Copy the stretch of the data below from the line containing "collector number: 10873" through the end of the data, both ends included, character for character, and give nothing else.

***** Given information *****

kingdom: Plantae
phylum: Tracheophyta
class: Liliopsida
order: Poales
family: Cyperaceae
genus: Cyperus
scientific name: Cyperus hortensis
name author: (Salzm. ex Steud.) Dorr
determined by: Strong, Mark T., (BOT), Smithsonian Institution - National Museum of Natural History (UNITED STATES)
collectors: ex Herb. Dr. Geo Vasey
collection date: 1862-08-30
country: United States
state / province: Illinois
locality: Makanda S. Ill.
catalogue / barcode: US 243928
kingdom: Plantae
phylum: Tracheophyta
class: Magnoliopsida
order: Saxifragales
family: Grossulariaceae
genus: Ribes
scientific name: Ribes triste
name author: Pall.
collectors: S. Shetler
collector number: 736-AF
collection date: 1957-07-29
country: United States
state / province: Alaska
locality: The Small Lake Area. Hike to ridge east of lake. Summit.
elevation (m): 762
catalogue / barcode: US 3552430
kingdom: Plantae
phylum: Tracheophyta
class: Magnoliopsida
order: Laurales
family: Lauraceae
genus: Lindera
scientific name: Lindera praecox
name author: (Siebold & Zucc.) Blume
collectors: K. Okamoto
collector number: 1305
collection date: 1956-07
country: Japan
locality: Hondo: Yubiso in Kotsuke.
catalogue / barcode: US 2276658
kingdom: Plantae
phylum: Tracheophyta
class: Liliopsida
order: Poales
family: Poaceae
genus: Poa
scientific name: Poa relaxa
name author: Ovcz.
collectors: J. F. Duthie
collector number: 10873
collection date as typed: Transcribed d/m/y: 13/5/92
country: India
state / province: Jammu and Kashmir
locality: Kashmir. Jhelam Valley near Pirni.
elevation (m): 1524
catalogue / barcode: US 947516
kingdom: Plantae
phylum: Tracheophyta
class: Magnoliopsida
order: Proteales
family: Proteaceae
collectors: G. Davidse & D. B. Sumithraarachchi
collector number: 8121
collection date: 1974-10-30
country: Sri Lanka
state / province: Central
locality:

*****

**Finished task**
collector number: 10873
collection date as typed: Transcribed d/m/y: 13/5/92
country: India
state / province: Jammu and Kashmir
locality: Kashmir. Jhelam Valley near Pirni.
elevation (m): 1524
catalogue / barcode: US 947516
kingdom: Plantae
phylum: Tracheophyta
class: Magnoliopsida
order: Proteales
family: Proteaceae
collectors: G. Davidse & D. B. Sumithraarachchi
collector number: 8121
collection date: 1974-10-30
country: Sri Lanka
state / province: Central
locality:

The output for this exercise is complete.